Upshaw also poked a hole in Clark's optimism about the economy, recalling the downturn in 2008.
“You can be optimistic all you want, but if you can't pay the bills optimism soon turns to pessimism,” he said. Independent candidate Silverado Brooks Socrates suggested spending money outside provincial borders, on peace villages for example, to rebuild our provincial reputation as 'supernatural B.C.' instead of 'supertanker B.C.'
Making farming viable and appealing to younger generations
Candidates blamed agricultural struggles partly on the high turn around of agricultural ministers. Having four different ministers in five years creates what Gordon calls “wasted time.” Upshaw also noted how the promising work of former minister Norm Letnick was cut short when replaced by new minister Pat Pimm.
“We need to stop the revolving door on all these agricultural portfolios, we've had 12 in the last 20 years,” he said. Instead of relying upon migrant labor from Mexico, Upshaw says fair wages would encourage Kelowna residents to reconnect with farming.
“There's no shame in picking a cherry or an apple,” he said.
Zepik suggested the province get out of the Columbia River Treaty, which irrigates Washington farms with B.C. water, effectively subsidizing the very growers Okanagan farmers compete with.
But for Clark, the answer lies in the Asian market.
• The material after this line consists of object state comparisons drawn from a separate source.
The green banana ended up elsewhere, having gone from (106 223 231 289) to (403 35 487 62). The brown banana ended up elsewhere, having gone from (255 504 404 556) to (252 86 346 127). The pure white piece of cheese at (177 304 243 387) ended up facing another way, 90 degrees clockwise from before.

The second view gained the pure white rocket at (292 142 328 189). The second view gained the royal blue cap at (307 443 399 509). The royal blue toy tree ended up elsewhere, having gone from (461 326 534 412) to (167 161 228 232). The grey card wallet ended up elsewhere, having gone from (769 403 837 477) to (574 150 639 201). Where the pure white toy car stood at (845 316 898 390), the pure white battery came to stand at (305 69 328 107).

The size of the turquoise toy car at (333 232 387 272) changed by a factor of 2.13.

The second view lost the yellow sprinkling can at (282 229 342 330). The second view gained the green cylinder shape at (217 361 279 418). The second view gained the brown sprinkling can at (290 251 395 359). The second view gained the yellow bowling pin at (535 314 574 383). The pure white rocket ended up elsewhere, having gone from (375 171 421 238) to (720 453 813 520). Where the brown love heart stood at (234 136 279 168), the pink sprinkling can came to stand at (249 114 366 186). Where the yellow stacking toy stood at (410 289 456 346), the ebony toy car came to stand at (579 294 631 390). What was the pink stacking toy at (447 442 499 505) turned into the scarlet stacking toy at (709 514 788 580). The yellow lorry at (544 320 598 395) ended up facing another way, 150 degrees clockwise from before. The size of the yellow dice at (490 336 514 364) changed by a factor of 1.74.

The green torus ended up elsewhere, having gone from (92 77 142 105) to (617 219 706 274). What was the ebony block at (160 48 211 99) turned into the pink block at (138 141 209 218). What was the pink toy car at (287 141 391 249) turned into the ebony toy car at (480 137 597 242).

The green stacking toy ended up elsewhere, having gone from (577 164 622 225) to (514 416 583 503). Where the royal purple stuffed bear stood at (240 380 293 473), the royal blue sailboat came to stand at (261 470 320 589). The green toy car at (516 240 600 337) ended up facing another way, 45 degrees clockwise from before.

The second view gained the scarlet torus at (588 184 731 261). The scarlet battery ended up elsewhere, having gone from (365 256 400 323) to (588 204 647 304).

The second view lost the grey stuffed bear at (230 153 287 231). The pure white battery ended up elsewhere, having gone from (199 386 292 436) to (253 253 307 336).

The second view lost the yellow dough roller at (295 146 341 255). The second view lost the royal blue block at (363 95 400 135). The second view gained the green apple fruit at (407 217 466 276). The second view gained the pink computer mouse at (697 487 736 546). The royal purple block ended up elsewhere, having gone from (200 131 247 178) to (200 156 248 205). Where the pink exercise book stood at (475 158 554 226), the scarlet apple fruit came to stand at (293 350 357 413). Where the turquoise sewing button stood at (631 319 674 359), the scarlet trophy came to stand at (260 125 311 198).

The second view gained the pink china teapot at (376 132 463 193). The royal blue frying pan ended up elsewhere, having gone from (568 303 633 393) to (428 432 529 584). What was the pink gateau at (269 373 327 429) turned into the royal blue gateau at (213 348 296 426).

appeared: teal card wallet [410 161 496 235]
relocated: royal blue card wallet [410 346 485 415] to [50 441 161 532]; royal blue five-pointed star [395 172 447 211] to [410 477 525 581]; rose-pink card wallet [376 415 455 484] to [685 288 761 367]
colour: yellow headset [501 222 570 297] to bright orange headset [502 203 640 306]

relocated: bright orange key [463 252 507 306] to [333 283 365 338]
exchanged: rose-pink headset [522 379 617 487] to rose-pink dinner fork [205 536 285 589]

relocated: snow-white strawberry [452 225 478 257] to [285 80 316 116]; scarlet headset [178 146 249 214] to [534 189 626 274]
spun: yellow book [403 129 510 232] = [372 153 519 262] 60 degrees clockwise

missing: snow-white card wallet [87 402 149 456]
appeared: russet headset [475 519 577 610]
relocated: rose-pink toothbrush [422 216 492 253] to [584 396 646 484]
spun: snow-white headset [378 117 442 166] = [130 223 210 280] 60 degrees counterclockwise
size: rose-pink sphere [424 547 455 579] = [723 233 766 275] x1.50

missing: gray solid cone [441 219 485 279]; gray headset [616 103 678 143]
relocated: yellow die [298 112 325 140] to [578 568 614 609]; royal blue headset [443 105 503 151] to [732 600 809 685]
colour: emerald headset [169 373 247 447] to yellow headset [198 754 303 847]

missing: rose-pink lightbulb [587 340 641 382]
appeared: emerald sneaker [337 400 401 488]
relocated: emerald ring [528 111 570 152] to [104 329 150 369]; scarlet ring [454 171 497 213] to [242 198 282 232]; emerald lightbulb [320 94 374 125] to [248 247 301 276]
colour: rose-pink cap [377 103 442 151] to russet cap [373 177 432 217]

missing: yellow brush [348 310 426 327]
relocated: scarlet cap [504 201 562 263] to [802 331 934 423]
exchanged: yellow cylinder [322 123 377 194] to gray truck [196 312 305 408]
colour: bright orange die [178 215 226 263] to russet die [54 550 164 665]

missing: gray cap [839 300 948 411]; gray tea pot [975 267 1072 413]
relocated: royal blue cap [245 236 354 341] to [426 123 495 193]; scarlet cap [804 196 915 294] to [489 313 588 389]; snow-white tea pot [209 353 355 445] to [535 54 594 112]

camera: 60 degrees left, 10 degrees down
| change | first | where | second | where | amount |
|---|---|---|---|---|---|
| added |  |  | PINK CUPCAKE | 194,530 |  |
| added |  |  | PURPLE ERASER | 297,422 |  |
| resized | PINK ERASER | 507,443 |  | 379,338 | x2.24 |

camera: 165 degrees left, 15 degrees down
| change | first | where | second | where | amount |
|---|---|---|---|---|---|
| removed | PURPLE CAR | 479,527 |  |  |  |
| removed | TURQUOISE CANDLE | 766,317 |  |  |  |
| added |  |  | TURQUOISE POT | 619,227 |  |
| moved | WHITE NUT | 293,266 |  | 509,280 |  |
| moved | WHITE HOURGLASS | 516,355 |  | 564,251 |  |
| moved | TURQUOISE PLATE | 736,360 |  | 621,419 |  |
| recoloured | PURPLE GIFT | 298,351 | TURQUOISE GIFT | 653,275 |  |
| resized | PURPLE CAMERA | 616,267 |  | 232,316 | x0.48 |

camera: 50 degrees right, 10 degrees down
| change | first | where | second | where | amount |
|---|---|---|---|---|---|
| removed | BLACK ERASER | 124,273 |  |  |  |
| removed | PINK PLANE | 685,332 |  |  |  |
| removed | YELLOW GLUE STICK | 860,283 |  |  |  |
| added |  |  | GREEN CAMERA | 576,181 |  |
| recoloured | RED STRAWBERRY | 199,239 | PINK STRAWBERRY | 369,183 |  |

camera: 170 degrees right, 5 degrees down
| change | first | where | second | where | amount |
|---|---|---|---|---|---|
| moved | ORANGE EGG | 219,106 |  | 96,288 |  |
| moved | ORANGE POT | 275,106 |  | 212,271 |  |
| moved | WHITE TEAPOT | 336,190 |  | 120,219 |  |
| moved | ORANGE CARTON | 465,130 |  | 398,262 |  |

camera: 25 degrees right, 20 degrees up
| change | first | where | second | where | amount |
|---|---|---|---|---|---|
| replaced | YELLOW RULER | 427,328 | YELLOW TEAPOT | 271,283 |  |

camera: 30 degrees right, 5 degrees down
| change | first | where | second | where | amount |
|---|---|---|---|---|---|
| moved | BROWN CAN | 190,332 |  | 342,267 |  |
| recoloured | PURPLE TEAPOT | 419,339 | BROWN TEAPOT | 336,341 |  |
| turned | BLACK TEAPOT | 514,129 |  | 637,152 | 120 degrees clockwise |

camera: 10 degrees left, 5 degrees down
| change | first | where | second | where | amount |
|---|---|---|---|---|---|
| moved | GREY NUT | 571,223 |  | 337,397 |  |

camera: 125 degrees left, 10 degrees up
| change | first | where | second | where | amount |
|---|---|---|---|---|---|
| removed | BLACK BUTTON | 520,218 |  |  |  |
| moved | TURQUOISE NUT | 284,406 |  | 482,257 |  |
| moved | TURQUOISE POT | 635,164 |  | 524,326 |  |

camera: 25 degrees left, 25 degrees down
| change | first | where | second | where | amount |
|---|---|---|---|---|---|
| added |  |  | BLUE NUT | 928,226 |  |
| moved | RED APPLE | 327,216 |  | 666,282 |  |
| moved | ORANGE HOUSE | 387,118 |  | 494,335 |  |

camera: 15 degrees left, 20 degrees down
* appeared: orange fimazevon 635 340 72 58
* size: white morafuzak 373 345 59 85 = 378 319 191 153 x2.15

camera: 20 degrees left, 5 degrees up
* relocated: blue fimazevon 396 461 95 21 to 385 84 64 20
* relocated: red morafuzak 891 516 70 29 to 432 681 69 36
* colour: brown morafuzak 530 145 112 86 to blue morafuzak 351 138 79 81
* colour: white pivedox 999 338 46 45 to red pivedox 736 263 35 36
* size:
Marketing B.C. cherries in China will boost revenues by another $20 million, she said.
“We need more customers for our agricultural products, that's how we raise the prices and we need to find those customers over in China,” she said.
Role of private healthcare
Last but not least, candidates were asked what role private facilities should play in solving the healthcare challenges of the constituency.
While B.C. has the lowest per capita cost for healthcare in Canada aside from Quebec, Clark says Kelowna needs to ensure its medical students actually end up practising in the Okanagan for the long term.
Gordon argued a public system is most cost-effective for residents.
“When you deliver services publicly people actually have better wages,” she said. Money should instead target the need of Westside residents' for better access to Kelowna General Hospital. “We have high vulnerability over here and we are not taking care of some of the people on this side of the lake,” she said.
Van Ryswyk firmly opposed the idea of having a private clinic on Westbank First Nation terrritory.
“Healthcare should be for everybody not just for the rich,” she said, adding that taxes on First Nation land would not go to the municipality.